Vocab 101-120
1. pastoral: a poem, play, or story that celebrates and idealizes the simple life of shepherds and shepherdesses.
2. pathos: The quality of a literary work or passage which appeals to the reader's or viewer's emotions- especially
3. periodic sentence: A sentence that delivers its point at the end; usually constructed as a subordinate clause followed by a main clause. ex. At the piano she practiced scales.
4. personification: The attribution of human characteristics to an animal or to an inanimate object.
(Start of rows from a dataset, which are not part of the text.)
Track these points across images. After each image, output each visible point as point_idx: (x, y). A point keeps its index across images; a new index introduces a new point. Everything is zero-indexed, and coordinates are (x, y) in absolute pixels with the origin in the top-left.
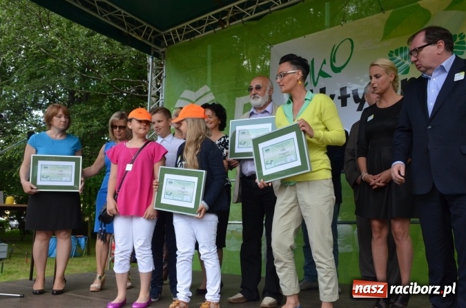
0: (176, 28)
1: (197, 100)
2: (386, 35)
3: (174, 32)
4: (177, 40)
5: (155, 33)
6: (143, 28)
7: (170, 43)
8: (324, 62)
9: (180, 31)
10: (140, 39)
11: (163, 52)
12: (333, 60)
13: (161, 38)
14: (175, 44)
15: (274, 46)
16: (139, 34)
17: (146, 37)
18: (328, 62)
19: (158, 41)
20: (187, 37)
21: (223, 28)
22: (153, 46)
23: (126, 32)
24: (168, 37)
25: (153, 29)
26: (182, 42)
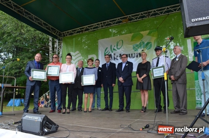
0: (66, 32)
1: (75, 55)
2: (132, 40)
3: (66, 33)
4: (66, 35)
5: (59, 32)
6: (56, 31)
7: (64, 36)
8: (115, 46)
9: (68, 32)
10: (55, 34)
11: (62, 39)
12: (117, 46)
13: (61, 34)
14: (66, 36)
15: (99, 40)
16: (55, 33)
17: (57, 34)
18: (116, 46)
19: (60, 35)
20: (70, 34)
21: (82, 33)
22: (58, 36)
23: (51, 32)
24: (63, 34)
25: (59, 31)
26: (68, 36)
Wordsworth's daffodils 'tossing their heads in a sprightly dance' in 'I Wandered Lonely as a cloud'
5. point of view: Perspective of the speaker or narrator in a literary work.
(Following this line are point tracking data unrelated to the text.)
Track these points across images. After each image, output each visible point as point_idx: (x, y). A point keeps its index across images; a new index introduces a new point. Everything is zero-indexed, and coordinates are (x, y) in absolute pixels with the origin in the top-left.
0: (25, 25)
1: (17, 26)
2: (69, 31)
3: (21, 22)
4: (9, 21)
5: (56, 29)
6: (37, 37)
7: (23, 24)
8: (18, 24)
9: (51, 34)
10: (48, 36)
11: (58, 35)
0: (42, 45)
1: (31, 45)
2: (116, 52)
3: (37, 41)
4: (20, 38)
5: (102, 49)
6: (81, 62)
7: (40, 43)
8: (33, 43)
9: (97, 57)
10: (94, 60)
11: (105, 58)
6. polysyndeton: repetition of conjunctions in close succession (as in we have ships and men and money).
7. prose: the ordinary language people use to express themselves; the opposite of poetry.
8. protagonist: The main or principal character in a work; often considered the hero or heroine. Hamlet, Macbeth Oedipus, Anna Karenina, and Tom Sawyer are the protagonists of the eponymous works in which they appear.
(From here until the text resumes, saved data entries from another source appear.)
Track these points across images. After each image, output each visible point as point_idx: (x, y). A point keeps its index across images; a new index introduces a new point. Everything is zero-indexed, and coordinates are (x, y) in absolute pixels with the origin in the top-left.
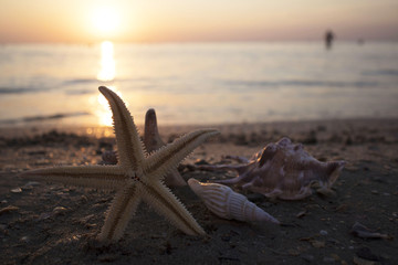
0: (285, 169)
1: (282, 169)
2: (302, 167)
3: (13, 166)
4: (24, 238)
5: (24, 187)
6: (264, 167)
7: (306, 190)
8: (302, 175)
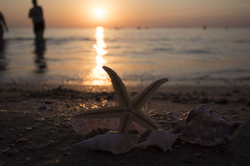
0: (203, 125)
1: (201, 125)
2: (215, 125)
3: (30, 112)
4: (28, 159)
5: (33, 126)
6: (189, 123)
7: (218, 140)
8: (215, 130)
9. physiognomy: The assessment of a person's character or personality from his or her outer appearance, especially the face. The term can also refer to the general appearance of a person, object or terrain.
10. pun: Humorous play on words that have several meanings or words that sound the same but have different meanings. In Romeo and Juliet, Mercutio's 'You will find me a grave man' refers both to the seriousness of his words and the fact that he is dying.
11. quatrain: Four-line stanza.
12. refrain: Repetition of a line, stanza, or phrase.
13. repetition: A word or phrase used more than once to emphasize an idea.
14. rhetorical question: A question with an obvious answer, so no one response is expected; used for emphasis or to make a point.
15. satire: The use of humor to ridicule and expose the shortcomings and failings of society, individuals, and institutions, often in the hope that change and reform are possible. Swift's suggestion in 'A Modest Proposal' that Irish babies be butchered and sold as food to wealthy English landlords in order to alleviate poverty in Ireland is a classic example of satire because Swift was really savagely attacking the English for exploiting the Irish. Oscar Wilde's The Importance of Being Earnest satirizes Victorian social hypocrisy.
16. scansion: the process of measuring metrical verse, this is, of marking accented and unaccented syllables, dividing the lines into feet, identifying the metrical pattern, and noting significant variations from that pattern.
17. sestet: A six-line stanza of poetry; also, the last six lines of an Italian/Petrarchan sonnet. 18. shift: In writing, a movement from one thought or idea to another; a change.
19. simile: A comparison of unlike things using the word like, as, or so.
20. soliloquy: A dramatic or literary form of discourse in which a character talks to himself or herself or reveals his or her thoughts without addressing a listener.